Interactions between pathogens, host microbiota and the immune system influence many physiological and pathological processes. In the 20th century, widespread dermal vaccination with vaccinia virus (VACV) led to the eradication of smallpox but how VACV interacts with the microbiota and whether this influences the efficacy of vaccination are largely unknown. Here we report that intradermal vaccination with VACV induces a large increase in the number of commensal bacteria in infected tissue, which enhance recruitment of inflammatory cells, promote tissue damage and influence the host response.
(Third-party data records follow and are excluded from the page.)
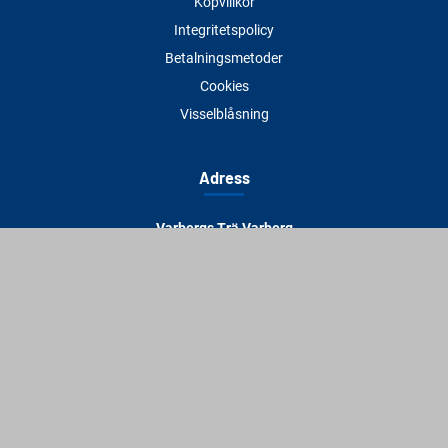
Köpvillkor
Integritetspolicy
Betalningsmetoder
Cookies
Visselblåsning
Adress
Varbergs Trä Varberg
Susvindsvägen 22
432 32 Varberg
Hitta till oss
Varbergs Trä Falkenberg
Plankagårdsvägen 3
311 45 Falkenberg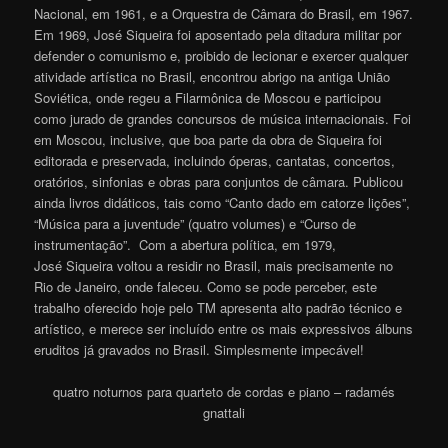
Nacional, em 1961, e a Orquestra de Câmara do Brasil, em 1967.
Em 1969, José Siqueira foi aposentado pela ditadura militar por
defender o comunismo e, proibido de lecionar e exercer qualquer
atividade artística no Brasil, encontrou abrigo na antiga União
Soviética, onde regeu a Filarmônica de Moscou e participou
como jurado de grandes concursos de música internacionais. Foi
em Moscou, inclusive, que boa parte da obra de Siqueira foi
editorada e preservada, incluindo óperas, cantatas, concertos,
oratórios, sinfonias e obras para conjuntos de câmara. Publicou
ainda livros didáticos, tais como “Canto dado em catorze lições”,
“Música para a juventude” (quatro volumes) e “Curso de
instrumentação”. Com a abertura política, em 1979,
José Siqueira voltou a residir no Brasil, mais precisamente no
Rio de Janeiro, onde faleceu. Como se pode perceber, este
trabalho oferecido hoje pelo TM apresenta alto padrão técnico e
artístico, e merece ser incluído entre os mais expressivos álbuns
eruditos já gravados no Brasil. Simplesmente impecável!
quatro noturnos para quarteto de cordas e piano – radamés
gnattali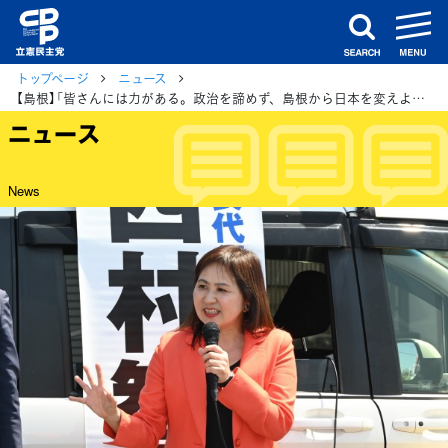
m
search
トップページ
ニュース
【島根】「皆さんには力がある。政治を諦めず、島根から日本を変えよう」亀井総支部長が力を込める
ニュース
News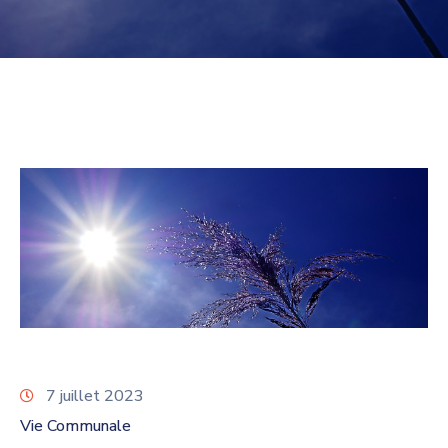
7 juillet 2023
Vie Communale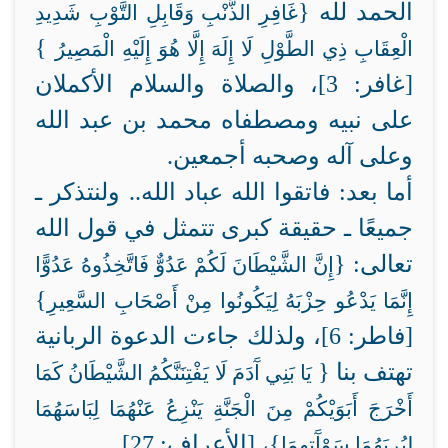
الحمد لله {
غَافِرِ الذَّنْبِ وَقَابِلِ التَّوْبِ شَدِيدِ
}
الْعِقَابِ ذِي الطَّوْلِ لَا إِلَهَ إِلَّا هُوَ إِلَيْهِ الْمَصِيرُ
[غافر: 3]، والصلاة والسلام الأكملان
على نبيه ومصطفاه محمد بن عبد الله
وعلى آله وصحبه أجمعين.
أما بعد: فاتقوا الله عباد الله.. ولنتذكر ـ
جميعًا ـ حقيقة كبرى تتمثل في قول الله
تعالى: {
إِنَّ الشَّيْطَانَ لَكُمْ عَدُوٌّ فَاتَّخِذُوهُ عَدُوًّا
}
إِنَّمَا يَدْعُو حِزْبَهُ لِيَكُونُوا مِنْ أَصْحَابِ السَّعِيرِ
[فاطر: 6]، ولذلك جاءت الدعوة الربانية
تهتف بنا {
يَا بَنِي آَدَمَ لَا يَفْتِنَنَّكُمُ الشَّيْطَانُ كَمَا
أَخْرَجَ أَبَوَيْكُمْ مِنَ الْجَنَّةِ يَنْزِعُ عَنْهُمَا لِبَاسَهُمَا
}، [الأعراف: 27].
لِيُرِيَهُمَا سَوْآَتِهِمَا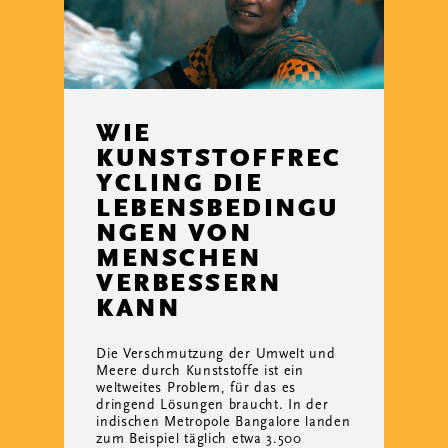
WIE
KUNSTSTOFFREC
YCLING DIE
LEBENSBEDINGU
NGEN VON
MENSCHEN
VERBESSERN
KANN
Die Verschmutzung der Umwelt und
Meere durch Kunststoffe ist ein
weltweites Problem, für das es
dringend Lösungen braucht. In der
indischen Metropole Bangalore landen
zum Beispiel täglich etwa 3.500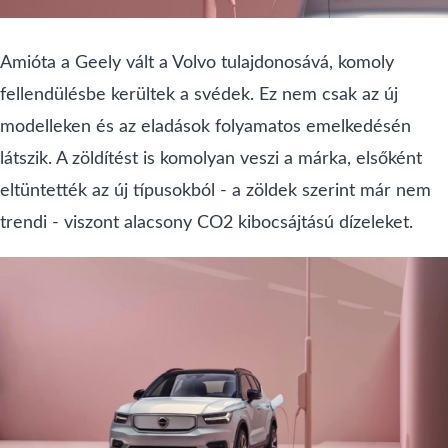
Amióta a Geely vált a Volvo tulajdonosává, komoly
fellendülésbe kerültek a svédek. Ez nem csak az új
modelleken és az eladások folyamatos emelkedésén
látszik. A zöldítést is komolyan veszi a márka, elsőként
eltüntették az új típusokból - a zöldek szerint már nem
trendi - viszont alacsony CO2 kibocsájtású dízeleket.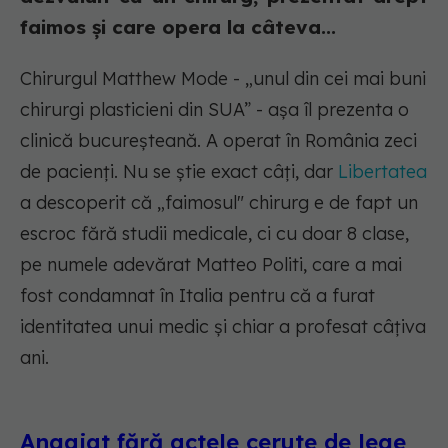
faimos și care opera la câteva...
Chirurgul Matthew Mode - „unul din cei mai buni
chirurgi plasticieni din SUA” - așa îl prezenta o
clinică bucureșteană. A operat în România zeci
de pacienți. Nu se știe exact câți, dar
Libertatea
a descoperit că „faimosul" chirurg e de fapt un
escroc fără studii medicale, ci cu doar 8 clase,
pe numele adevărat Matteo Politi, care a mai
fost condamnat în Italia pentru că a furat
identitatea unui medic și chiar a profesat câțiva
ani.
Angajat fără actele cerute de lege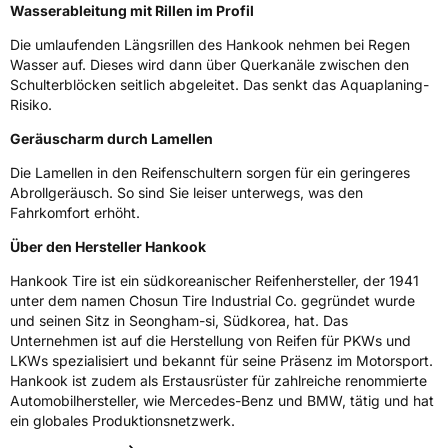
Wasserableitung mit Rillen im Profil
Fahrzeugklasse
C1
Die umlaufenden Längsrillen des Hankook nehmen bei Regen
Wasser auf. Dieses wird dann über Querkanäle zwischen den
3PMSF / Schneeflockensymbol / Alpine-Symbol
Nein
Schulterblöcken seitlich abgeleitet. Das senkt das Aquaplaning-
Risiko.
Eisgrip
Nein
Geräuscharm durch Lamellen
EPREL ID
470570
Die Lamellen in den Reifenschultern sorgen für ein geringeres
Allgemeine Produktsicherheit (GPSR)
Abrollgeräusch. So sind Sie leiser unterwegs, was den
Fahrkomfort erhöht.
Herstellerkontakt
Hankook Tire Europe GmbH, Siemensstr. 14
D-63263 Neu-Isenburg Deutschland,
Über den Hersteller Hankook
technik@hankookreifen.de
Hankook Tire ist ein südkoreanischer Reifenhersteller, der 1941
unter dem namen Chosun Tire Industrial Co. gegründet wurde
und seinen Sitz in Seongham-si, Südkorea, hat. Das
Unternehmen ist auf die Herstellung von Reifen für PKWs und
LKWs spezialisiert und bekannt für seine Präsenz im Motorsport.
Hankook ist zudem als Erstausrüster für zahlreiche renommierte
Automobilhersteller, wie Mercedes-Benz und BMW, tätig und hat
ein globales Produktionsnetzwerk.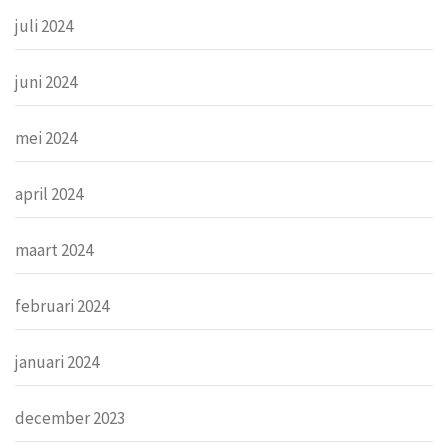
juli 2024
juni 2024
mei 2024
april 2024
maart 2024
februari 2024
januari 2024
december 2023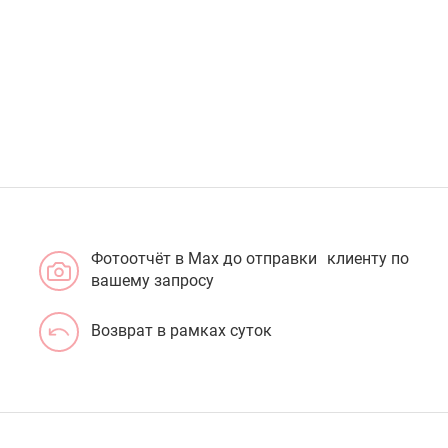
Фотоотчёт в Max до отправки клиенту по
вашему запросу
Возврат в рамках суток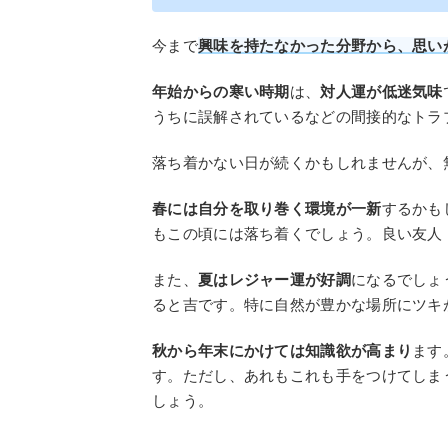
今まで
興味を持たなかった分野から、思い
年始からの寒い時期
は、
対人運が低迷気味
うちに誤解されているなどの間接的なトラ
落ち着かない日が続くかもしれませんが、
春には自分を取り巻く環境が一新
するかも
もこの頃には落ち着くでしょう。良い友人
また、
夏はレジャー運が好調
になるでしょ
ると吉です。特に自然が豊かな場所にツキ
秋から年末にかけては知識欲が高まり
ます
す。ただし、あれもこれも手をつけてしま
しょう。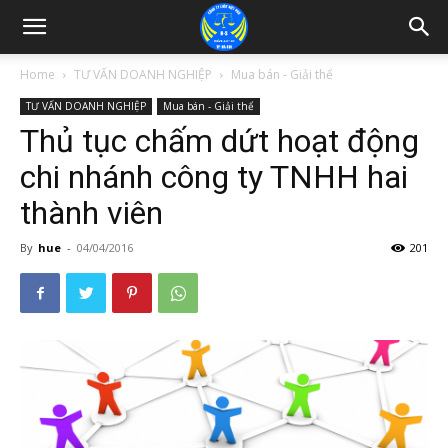
Home
TƯ VẤN DOANH NGHIỆP
Mua bán - Giải thể
TƯ VẤN DOANH NGHIỆP
Mua bán - Giải thể
Thủ tục chấm dứt hoạt động
chi nhánh công ty TNHH hai
thành viên
By
hue
-
04/04/2016
201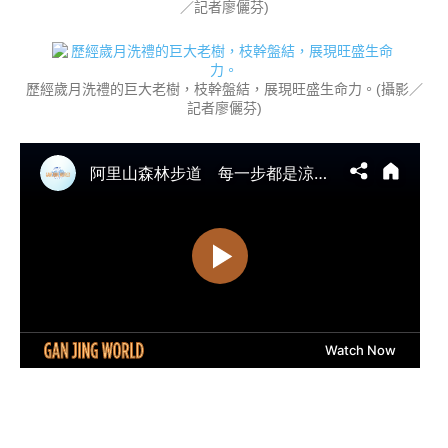
／記者廖儷芬)
歷經歲月洗禮的巨大老樹，枝幹盤結，展現旺盛生命力。(攝影／
記者廖儷芬)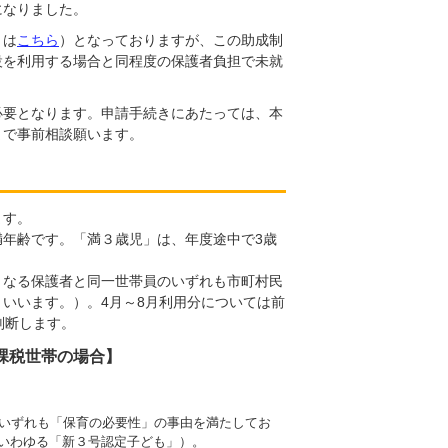
になりました。
くは
こちら
）となっておりますが、この助成制
設を利用する場合と同程度の保護者負担で未就
必要となります。申請手続きにあたっては、本
まで事前相談願います。
ます。
年齢です。「満３歳児」は、年度途中で3歳
となる保護者と同一世帯員のいずれも市町村民
いいます。）。4月～8月利用分については前
判断します。
課税世帯の場合】
のいずれも「保育の必要性」の事由を満たしてお
いわゆる「新３号認定子ども」）。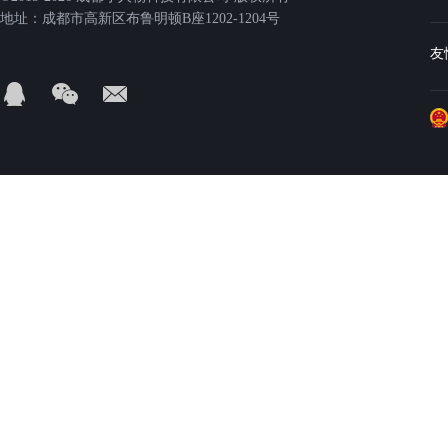
地址：成都市高新区布鲁明顿B座1202-1204号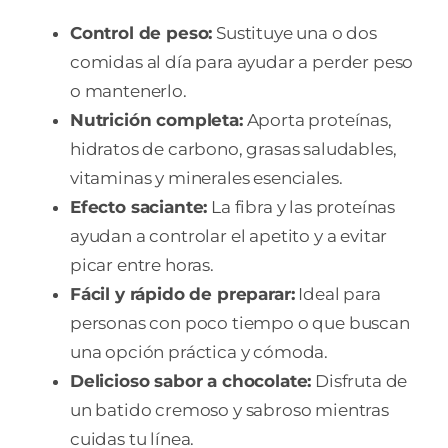
Control de peso:
Sustituye una o dos
comidas al día para ayudar a perder peso
o mantenerlo.
Nutrición completa:
Aporta proteínas,
hidratos de carbono, grasas saludables,
vitaminas y minerales esenciales.
Efecto saciante:
La fibra y las proteínas
ayudan a controlar el apetito y a evitar
picar entre horas.
Fácil y rápido de preparar:
Ideal para
personas con poco tiempo o que buscan
una opción práctica y cómoda.
Delicioso sabor a chocolate:
Disfruta de
un batido cremoso y sabroso mientras
cuidas tu línea.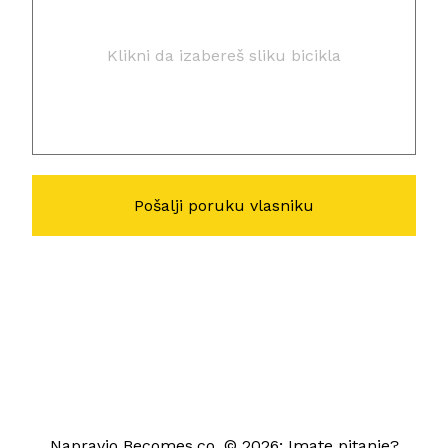
Klikni da izabereš sliku bicikla
Napravio
Becomes.co
, © 2026; Imate pitanje?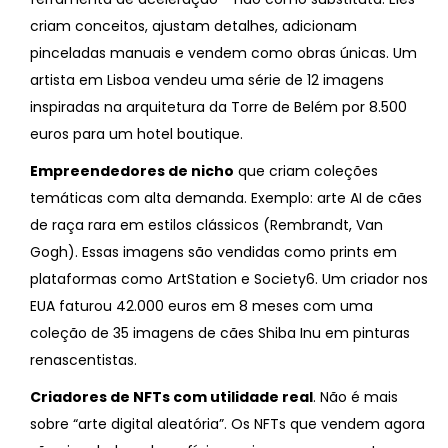
criam conceitos, ajustam detalhes, adicionam
pinceladas manuais e vendem como obras únicas. Um
artista em Lisboa vendeu uma série de 12 imagens
inspiradas na arquitetura da Torre de Belém por 8.500
euros para um hotel boutique.
Empreendedores de nicho
que criam coleções
temáticas com alta demanda. Exemplo: arte AI de cães
de raça rara em estilos clássicos (Rembrandt, Van
Gogh). Essas imagens são vendidas como prints em
plataformas como ArtStation e Society6. Um criador nos
EUA faturou 42.000 euros em 8 meses com uma
coleção de 35 imagens de cães Shiba Inu em pinturas
renascentistas.
Criadores de NFTs com utilidade real
. Não é mais
sobre “arte digital aleatória”. Os NFTs que vendem agora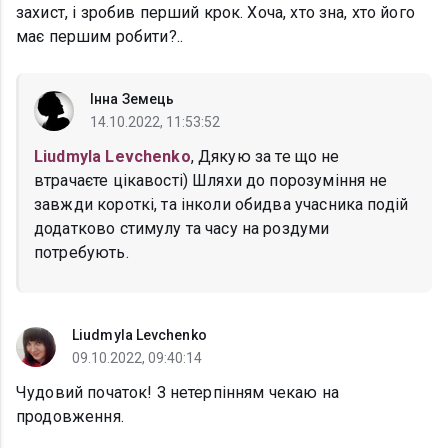
захист, і зробив перший крок. Хоча, хто зна, хто його
має першим робити?..
Інна Земець
14.10.2022, 11:53:52
Liudmyla Levchenko
, Дякую за те що не
втрачаєте цікавості) Шляхи до порозуміння не
завжди короткі, та інколи обидва учасника подій
додатково стимулу та часу на роздуми
потребують.
Liudmyla Levchenko
09.10.2022, 09:40:14
Чудовий початок! З нетерпінням чекаю на
продовження.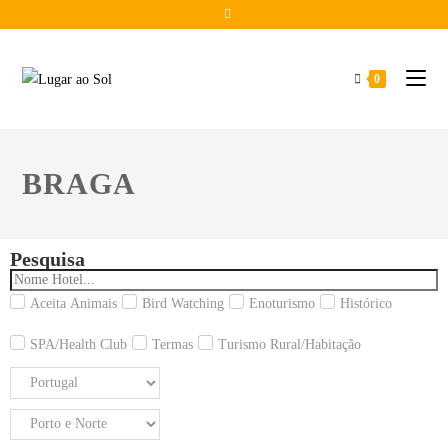
0
BRAGA
Pesquisa
Aceita Animais
Bird Watching
Enoturismo
Histórico
SPA/Health Club
Termas
Turismo Rural/Habitação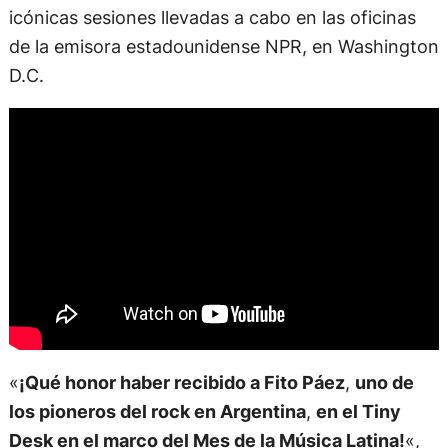
icónicas sesiones llevadas a cabo en las oficinas
de la emisora estadounidense NPR, en Washington
D.C.
«
¡Qué honor haber recibido a Fito Páez
,
uno de
los pioneros del rock en Argentina
,
en el Tiny
Desk en el marco del Mes de la Música Latina!
«,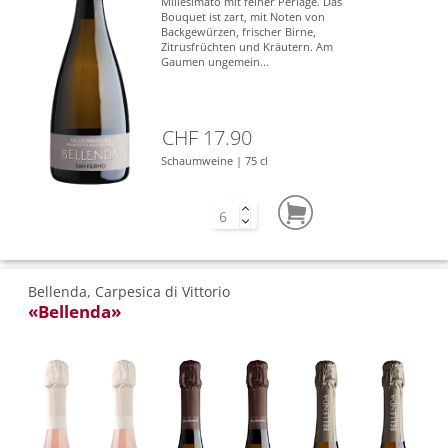
Millesimato mit feiner Perlage. Das
Bouquet ist zart, mit Noten von
Backgewürzen, frischer Birne,
Zitrusfrüchten und Kräutern. Am
Gaumen ungemein...
CHF 17.90
Schaumweine | 75 cl
Bellenda, Carpesica di Vittorio
«Bellenda»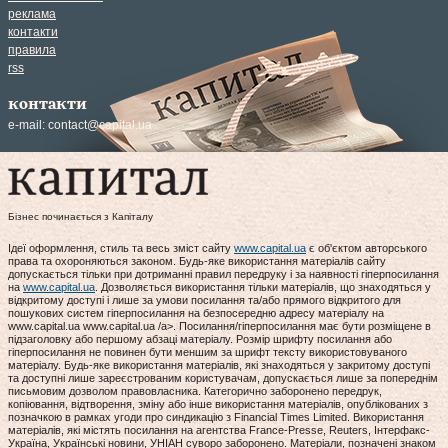
реклама
контакти
правила
rss
контакти
e-mail:
contact@capital.ua
Бізнес починається з Капіталу
Ідеї оформлення, стиль та весь зміст сайту
www.capital.ua
є об'єктом авторського
права та охороняються законом. Будь-яке використання матеріалів сайту
допускається тільки при дотриманні правил передруку і за наявності гіперпосилання
на
www.capital.ua
. Дозволяється використання тільки матеріалів, що знаходяться у
відкритому доступі і лише за умови посилання та/або прямого відкритого для
пошукових систем гіперпосилання на безпосередню адресу матеріалу на
www.capital.ua www.capital.ua /a>. Посилання/гіперпосилання має бути розміщене в
підзаголовку або першому абзаці матеріалу. Розмір шрифту посилання або
гіперпосилання не повинен бути меншим за шрифт тексту використовуваного
матеріалу. Будь-яке використання матеріалів, які знаходяться у закритому доступі
та доступні лише зареєстрованим користувачам, допускається лише за попереднім
письмовим дозволом правовласника. Категорично заборонено передрук,
копіювання, відтворення, зміну або інше використання матеріалів, опублікованих з
позначкою в рамках угоди про синдикацію з Financial Times Limited. Використання
матеріалів, які містять посилання на агентства France-Presse, Reuters, Інтерфакс-
Україна, Українські новини, УНІАН суворо заборонено. Матеріали, позначені знаком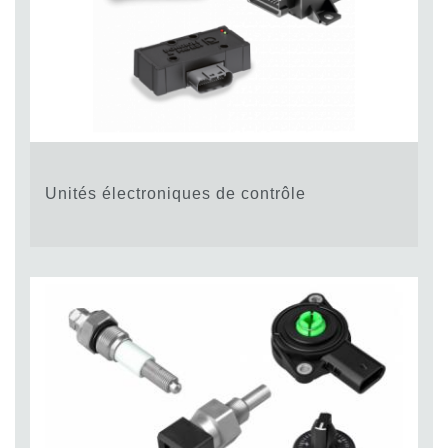
Unités électroniques de contrôle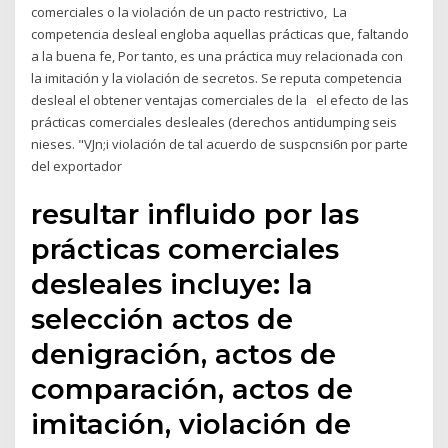
comerciales o la violación de un pacto restrictivo, La
competencia desleal engloba aquellas prácticas que, faltando
a la buena fe, Por tanto, es una práctica muy relacionada con
la imitación y la violación de secretos. Se reputa competencia
desleal el obtener ventajas comerciales de la el efecto de las
prácticas comerciales desleales (derechos antidumping seis
nieses. "VJn;i violación de tal acuerdo de suspcnsi6n por parte
del exportador
resultar influido por las
prácticas comerciales
desleales incluye: la
selección actos de
denigración, actos de
comparación, actos de
imitación, violación de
Treatment of vaccinated specific-pathogen-free (SPF) mice with antibiotic, or infection of genetically-matched germ-free (GF) animals caused smaller lesions without alteration in virus titre. Tissue damage correlated with enhanced neutrophil and T cell infiltration and levels of pro-inflammatory tissue cytokines and chemokines. One month after vaccination, GF and both groups of SPF mice had equal numbers of VACV-specific CD8+ T cells and were protected from disease induced by VACV challenge, despite lower levels of VACV-neutralising antibodies observed in GF animals. Thus, skin microbiota may provide an adjuvant-like stimulus during vaccination with VACV and influence the host response to vaccination.